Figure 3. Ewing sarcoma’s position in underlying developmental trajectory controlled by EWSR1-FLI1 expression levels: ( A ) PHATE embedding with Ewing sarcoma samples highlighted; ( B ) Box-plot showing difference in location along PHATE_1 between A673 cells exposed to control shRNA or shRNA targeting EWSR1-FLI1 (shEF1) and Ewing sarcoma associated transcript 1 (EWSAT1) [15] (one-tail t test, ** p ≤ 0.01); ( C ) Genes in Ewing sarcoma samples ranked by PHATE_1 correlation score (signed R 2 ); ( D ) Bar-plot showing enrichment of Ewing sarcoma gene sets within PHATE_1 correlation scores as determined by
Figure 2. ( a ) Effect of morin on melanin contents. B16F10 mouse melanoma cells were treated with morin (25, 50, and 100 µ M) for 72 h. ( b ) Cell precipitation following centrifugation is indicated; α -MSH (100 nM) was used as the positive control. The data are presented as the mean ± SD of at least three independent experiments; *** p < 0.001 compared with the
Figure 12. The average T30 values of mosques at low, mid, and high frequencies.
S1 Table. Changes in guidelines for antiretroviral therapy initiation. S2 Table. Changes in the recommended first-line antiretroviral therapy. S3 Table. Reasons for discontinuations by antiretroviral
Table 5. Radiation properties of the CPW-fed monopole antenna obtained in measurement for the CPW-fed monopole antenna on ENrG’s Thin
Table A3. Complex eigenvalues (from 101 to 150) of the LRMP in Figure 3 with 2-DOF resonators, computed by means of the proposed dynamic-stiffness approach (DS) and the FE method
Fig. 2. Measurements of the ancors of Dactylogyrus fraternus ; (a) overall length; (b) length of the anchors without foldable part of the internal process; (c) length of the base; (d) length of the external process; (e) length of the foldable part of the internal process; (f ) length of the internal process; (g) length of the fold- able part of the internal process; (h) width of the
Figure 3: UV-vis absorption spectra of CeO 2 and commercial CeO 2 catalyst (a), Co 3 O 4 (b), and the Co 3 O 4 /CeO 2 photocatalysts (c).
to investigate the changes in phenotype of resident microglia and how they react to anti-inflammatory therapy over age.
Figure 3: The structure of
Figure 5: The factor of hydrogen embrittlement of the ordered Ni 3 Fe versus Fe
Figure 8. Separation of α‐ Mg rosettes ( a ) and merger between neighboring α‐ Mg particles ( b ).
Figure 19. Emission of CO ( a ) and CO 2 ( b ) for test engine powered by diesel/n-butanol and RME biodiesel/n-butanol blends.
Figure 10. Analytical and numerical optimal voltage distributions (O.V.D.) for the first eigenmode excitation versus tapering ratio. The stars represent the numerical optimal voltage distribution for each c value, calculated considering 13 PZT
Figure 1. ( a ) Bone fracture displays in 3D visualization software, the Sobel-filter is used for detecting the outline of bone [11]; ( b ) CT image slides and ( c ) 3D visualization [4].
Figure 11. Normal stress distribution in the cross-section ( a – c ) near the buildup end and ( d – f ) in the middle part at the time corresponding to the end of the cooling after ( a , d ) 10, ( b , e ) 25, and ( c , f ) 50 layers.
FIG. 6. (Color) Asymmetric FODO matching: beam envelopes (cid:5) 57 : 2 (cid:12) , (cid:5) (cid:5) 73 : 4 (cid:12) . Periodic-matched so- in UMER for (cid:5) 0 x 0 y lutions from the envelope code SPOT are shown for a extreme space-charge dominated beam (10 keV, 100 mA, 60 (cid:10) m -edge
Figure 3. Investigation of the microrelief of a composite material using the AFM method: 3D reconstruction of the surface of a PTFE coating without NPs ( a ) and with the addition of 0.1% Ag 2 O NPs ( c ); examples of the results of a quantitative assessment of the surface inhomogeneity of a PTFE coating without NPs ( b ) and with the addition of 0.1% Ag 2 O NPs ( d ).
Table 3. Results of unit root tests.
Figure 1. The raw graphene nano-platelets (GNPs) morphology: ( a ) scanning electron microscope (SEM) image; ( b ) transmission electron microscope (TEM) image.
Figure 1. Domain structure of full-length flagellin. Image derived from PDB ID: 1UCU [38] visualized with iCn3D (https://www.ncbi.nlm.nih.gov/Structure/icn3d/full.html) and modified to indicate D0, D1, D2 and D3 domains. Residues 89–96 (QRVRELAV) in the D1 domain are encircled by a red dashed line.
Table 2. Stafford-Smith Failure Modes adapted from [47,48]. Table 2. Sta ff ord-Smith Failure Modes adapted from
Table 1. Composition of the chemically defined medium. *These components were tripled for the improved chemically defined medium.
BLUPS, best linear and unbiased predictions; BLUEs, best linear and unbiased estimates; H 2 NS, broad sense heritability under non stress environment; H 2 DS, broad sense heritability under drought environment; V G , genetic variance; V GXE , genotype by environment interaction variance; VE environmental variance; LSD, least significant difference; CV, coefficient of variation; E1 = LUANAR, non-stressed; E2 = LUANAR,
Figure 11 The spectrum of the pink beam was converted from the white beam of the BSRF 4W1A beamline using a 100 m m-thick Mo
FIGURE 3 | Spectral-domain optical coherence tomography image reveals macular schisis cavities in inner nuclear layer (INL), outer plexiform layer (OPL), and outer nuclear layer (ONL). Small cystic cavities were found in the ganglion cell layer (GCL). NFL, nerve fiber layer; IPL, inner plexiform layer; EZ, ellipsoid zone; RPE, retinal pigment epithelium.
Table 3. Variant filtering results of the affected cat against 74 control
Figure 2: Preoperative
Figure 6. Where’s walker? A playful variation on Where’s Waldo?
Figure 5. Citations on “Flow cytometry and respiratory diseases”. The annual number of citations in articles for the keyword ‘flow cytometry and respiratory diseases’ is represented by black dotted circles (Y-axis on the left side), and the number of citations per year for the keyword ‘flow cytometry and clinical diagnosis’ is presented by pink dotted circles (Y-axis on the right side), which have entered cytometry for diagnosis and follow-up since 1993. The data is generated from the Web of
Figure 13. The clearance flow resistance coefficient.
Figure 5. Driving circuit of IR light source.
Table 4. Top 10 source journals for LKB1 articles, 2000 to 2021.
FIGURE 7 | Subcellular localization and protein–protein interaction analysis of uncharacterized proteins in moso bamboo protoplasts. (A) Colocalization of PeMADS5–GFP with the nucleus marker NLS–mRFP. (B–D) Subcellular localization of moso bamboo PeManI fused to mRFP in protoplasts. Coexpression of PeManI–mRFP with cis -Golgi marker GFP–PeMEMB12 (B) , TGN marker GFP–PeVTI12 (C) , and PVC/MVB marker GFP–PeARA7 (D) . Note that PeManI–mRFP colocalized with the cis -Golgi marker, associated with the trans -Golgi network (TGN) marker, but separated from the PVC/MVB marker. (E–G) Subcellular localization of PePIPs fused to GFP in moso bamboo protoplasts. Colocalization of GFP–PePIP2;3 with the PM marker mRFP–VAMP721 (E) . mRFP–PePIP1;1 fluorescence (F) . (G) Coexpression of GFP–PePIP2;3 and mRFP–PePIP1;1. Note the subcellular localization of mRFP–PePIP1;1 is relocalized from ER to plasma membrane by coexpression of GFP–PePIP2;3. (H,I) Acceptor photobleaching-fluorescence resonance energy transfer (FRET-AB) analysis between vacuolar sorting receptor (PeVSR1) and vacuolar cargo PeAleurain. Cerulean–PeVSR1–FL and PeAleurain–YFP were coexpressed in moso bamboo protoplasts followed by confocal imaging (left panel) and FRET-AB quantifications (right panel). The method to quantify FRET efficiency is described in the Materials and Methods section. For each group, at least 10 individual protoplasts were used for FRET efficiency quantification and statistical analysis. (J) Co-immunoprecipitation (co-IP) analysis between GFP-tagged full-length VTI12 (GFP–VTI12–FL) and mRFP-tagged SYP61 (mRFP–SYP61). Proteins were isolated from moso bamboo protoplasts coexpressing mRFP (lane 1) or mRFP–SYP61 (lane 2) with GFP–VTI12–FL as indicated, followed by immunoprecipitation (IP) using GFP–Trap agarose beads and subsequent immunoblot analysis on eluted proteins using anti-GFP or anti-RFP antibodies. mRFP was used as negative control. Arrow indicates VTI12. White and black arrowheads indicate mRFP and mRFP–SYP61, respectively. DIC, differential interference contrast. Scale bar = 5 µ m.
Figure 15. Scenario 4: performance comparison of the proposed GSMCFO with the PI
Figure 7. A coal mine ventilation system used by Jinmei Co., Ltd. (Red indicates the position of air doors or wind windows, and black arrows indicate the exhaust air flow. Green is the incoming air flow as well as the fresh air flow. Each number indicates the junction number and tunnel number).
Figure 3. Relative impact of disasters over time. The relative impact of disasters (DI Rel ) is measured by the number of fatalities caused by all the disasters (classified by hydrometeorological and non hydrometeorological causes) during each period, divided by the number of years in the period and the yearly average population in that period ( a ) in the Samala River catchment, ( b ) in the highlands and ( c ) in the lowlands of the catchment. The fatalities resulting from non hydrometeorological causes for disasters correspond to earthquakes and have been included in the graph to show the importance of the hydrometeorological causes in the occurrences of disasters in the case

┄┄┄┄┄┄┄┄┄┄┄┄┄┄┄┄┄┄┄┄

• DESCRIPTION OF THE TASK
Lines holding the string "therapy" must be copied out of the entries above.

• EXERCISE OUTPUT
S1 Table. Changes in guidelines for antiretroviral therapy initiation. S2 Table. Changes in the recommended first-line antiretroviral therapy. S3 Table. Reasons for discontinuations by antiretroviral
to investigate the changes in phenotype of resident microglia and how they react to anti-inflammatory therapy over age.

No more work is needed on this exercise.